В тот период Сикорский, как всегда, проявлял огромную энергию, большой энтузиазм и подвижность, всюду присутствовал сам, принимал дипломатов, проводил ряд переговоров. Наконец, в январе 1940 года он подписал военное польско-французское соглашение. Словом, не имел ни одной свободной минуты. А тут еще приходилось тратить свое драгоценное время на препирательства с санацией, которая пытаясь действовать самостоятельно, часто выступала против официального правительства. Интриги и ссоры возрастали. Внутренняя борьба достигала такого накала, что, например, генерал Домб-Бернацкий позволил себе направить письмо президенту Франции Лебрену, в котором назвал Сикорского узурпатором, требовал его отставки и просил французское правительство сделать это.
Против Пашкевича совершались все более частые выпады. Желая от него избавиться, санация поддерживала его кандидатуру на пост командующего в Сирии. Во Франции он, пожалуй, являлся одним из тех, чьи позиции разбивали планы санации.
После довольно крупных трений Сикорский все же задержал Пашкевича при себе, а ради успокоения санации, пошел на компромисс, назначив на пост командующего польскими войсками в Сирии полковника Станислава Копаньского. Полковник Копаньский придерживался санационного лозунга «хватай все, что удастся, лишь бы как можно больше захватить в свои руки руководящих постов». Он с удовольствием принял назначение. Хотя этот офицер вел свою родословную не из легионов, а во Франции вел себя скромно и в политической жизни не принимал заметного участия, однако среди старых сенаторов из-за занимаемой перед сентябрем должности считался своим. Полковник Копаньский являлся тогда начальником оперативного отдела штаба маршала Рыдз-Смиглы.
Замещение высших должностей «проводилось» следующим образом: какой-нибудь генерал или полковник вербовал себе офицеров, давая им различные должности или обещание в повышении звания. Когда таким образом он сколачивал вокруг себя солидное количество офицеров, пошедших на его приманку, он под аккомпанемент санационной рекламы хорошего организатора – получал командование дивизией или полком. Через несколько месяцев такой командир снимался с должности, потому что оказывалось, что он никуда не годится, а на его место приходил новый, опять со своей фалангой верных и преданных.

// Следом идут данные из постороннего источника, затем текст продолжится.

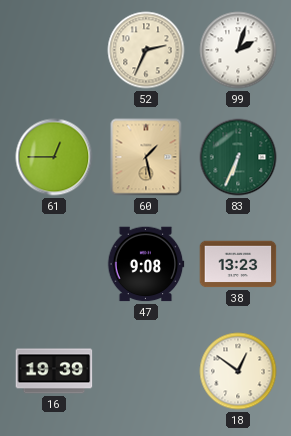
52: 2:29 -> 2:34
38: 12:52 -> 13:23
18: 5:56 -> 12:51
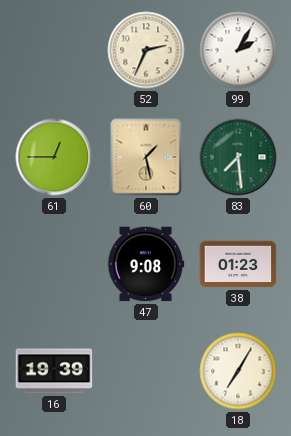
99: 2:03 -> 2:05
83: 6:34 -> 7:29
38: 13:23 -> 01:23
18: 12:51 -> 7:05
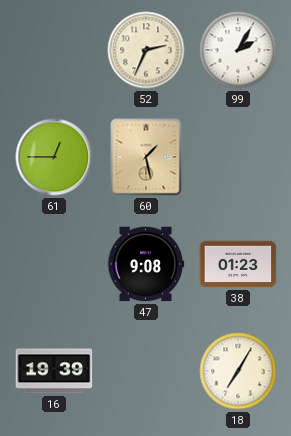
83: 7:29 -> none
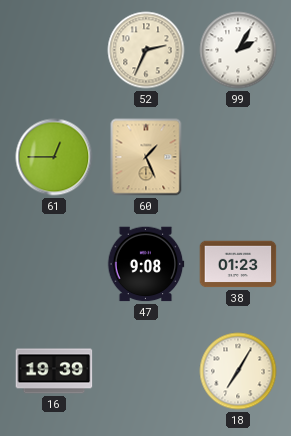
60: 1:28 -> 1:26
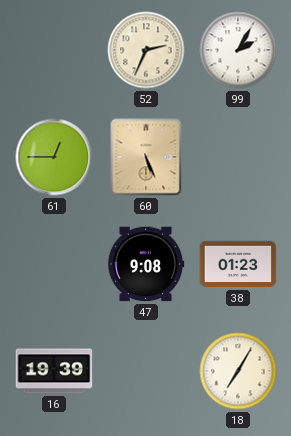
60: 1:26 -> 5:26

В самой Франции тоже было нехорошо, вернее, хуже некуда. Раздвоение в обществе было огромным. Реакция брала верх. Палата депутатов во второй половине февраля лишила депутатских мандатов депутатов-коммунистов, а месяцем позже наступил правительственный кризис. Ушел в отставку Даладье, а новое правительство сформировал Поль Рейно. Эта перемена произвела на всех удручающее впечатление. Только наше правительство и штаб совсем не задумывались над положением во Франции, вообще не желая его замечать или понимать.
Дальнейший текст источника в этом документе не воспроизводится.